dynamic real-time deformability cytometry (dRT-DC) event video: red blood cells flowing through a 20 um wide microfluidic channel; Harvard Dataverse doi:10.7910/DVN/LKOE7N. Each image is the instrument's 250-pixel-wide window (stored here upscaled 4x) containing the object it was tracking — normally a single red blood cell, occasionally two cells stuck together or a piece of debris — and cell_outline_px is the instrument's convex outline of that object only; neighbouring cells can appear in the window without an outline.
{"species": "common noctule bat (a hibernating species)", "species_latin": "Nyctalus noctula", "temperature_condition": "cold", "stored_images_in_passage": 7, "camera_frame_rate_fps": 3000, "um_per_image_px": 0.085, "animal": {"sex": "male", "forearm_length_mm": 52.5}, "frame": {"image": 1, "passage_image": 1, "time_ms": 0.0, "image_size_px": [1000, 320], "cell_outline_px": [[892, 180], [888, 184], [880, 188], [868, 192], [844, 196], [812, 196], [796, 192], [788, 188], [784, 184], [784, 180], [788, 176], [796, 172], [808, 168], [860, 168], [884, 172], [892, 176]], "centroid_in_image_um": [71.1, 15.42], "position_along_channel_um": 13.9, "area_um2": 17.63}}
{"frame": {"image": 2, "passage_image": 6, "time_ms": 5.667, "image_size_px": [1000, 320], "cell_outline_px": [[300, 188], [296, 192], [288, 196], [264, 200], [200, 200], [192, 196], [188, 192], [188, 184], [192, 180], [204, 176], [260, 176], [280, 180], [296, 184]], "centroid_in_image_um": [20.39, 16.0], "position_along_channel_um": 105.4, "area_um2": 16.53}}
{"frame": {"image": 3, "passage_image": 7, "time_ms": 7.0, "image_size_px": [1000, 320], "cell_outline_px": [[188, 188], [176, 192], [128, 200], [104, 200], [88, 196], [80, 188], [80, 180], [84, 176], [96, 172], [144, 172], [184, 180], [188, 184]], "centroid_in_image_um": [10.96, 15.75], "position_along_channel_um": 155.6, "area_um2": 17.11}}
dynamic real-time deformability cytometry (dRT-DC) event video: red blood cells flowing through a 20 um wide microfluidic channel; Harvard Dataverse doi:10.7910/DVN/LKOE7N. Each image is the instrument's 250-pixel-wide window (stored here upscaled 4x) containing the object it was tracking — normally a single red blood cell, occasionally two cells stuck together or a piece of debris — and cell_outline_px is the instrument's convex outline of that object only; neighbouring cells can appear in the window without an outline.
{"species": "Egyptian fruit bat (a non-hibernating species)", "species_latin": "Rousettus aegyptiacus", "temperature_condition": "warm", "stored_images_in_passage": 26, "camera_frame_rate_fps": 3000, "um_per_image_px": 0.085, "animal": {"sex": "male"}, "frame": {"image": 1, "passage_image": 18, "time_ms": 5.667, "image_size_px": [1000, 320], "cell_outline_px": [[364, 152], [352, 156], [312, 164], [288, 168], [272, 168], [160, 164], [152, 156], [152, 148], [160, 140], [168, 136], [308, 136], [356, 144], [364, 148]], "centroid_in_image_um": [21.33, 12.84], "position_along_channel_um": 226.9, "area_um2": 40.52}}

STATED GOAL: Copy down the material exactly as written.

ANSWER TO THIS PROBLEM:
dynamic real-time deformability cytometry (dRT-DC) event video: red blood cells flowing through a 20 um wide microfluidic channel; Harvard Dataverse doi:10.7910/DVN/LKOE7N. Each image is the instrument's 250-pixel-wide window (stored here upscaled 4x) containing the object it was tracking — normally a single red blood cell, occasionally two cells stuck together or a piece of debris — and cell_outline_px is the instrument's convex outline of that object only; neighbouring cells can appear in the window without an outline.
{"species": "common noctule bat (a hibernating species)", "species_latin": "Nyctalus noctula", "temperature_condition": "cold", "stored_images_in_passage": 7, "camera_frame_rate_fps": 3000, "um_per_image_px": 0.085, "animal": {"sex": "male", "forearm_length_mm": 52.5}, "frame": {"image": 1, "passage_image": 1, "time_ms": 0.0, "image_size_px": [1000, 320], "cell_outline_px": [[892, 180], [888, 184], [880, 188], [868, 192], [844, 196], [812, 196], [796, 192], [788, 188], [784, 184], [784, 180], [788, 176], [796, 172], [808, 168], [860, 168], [884, 172], [892, 176]], "centroid_in_image_um": [71.1, 15.42], "position_along_channel_um": 13.9, "area_um2": 17.63}}
{"frame": {"image": 2, "passage_image": 6, "time_ms": 5.667, "image_size_px": [1000, 320], "cell_outline_px": [[300, 188], [296, 192], [288, 196], [264, 200], [200, 200], [192, 196], [188, 192], [188, 184], [192, 180], [204, 176], [260, 176], [280, 180], [296, 184]], "centroid_in_image_um": [20.39, 16.0], "position_along_channel_um": 105.4, "area_um2": 16.53}}
{"frame": {"image": 3, "passage_image": 7, "time_ms": 7.0, "image_size_px": [1000, 320], "cell_outline_px": [[188, 188], [176, 192], [128, 200], [104, 200], [88, 196], [80, 188], [80, 180], [84, 176], [96, 172], [144, 172], [184, 180], [188, 184]], "centroid_in_image_um": [10.96, 15.75], "position_along_channel_um": 155.6, "area_um2": 17.11}}
dynamic real-time deformability cytometry (dRT-DC) event video: red blood cells flowing through a 20 um wide microfluidic channel; Harvard Dataverse doi:10.7910/DVN/LKOE7N. Each image is the instrument's 250-pixel-wide window (stored here upscaled 4x) containing the object it was tracking — normally a single red blood cell, occasionally two cells stuck together or a piece of debris — and cell_outline_px is the instrument's convex outline of that object only; neighbouring cells can appear in the window without an outline.
{"species": "Egyptian fruit bat (a non-hibernating species)", "species_latin": "Rousettus aegyptiacus", "temperature_condition": "warm", "stored_images_in_passage": 26, "camera_frame_rate_fps": 3000, "um_per_image_px": 0.085, "animal": {"sex": "male"}, "frame": {"image": 1, "passage_image": 18, "time_ms": 5.667, "image_size_px": [1000, 320], "cell_outline_px": [[364, 152], [352, 156], [312, 164], [288, 168], [272, 168], [160, 164], [152, 156], [152, 148], [160, 140], [168, 136], [308, 136], [356, 144], [364, 148]], "centroid_in_image_um": [21.33, 12.84], "position_along_channel_um": 226.9, "area_um2": 40.52}}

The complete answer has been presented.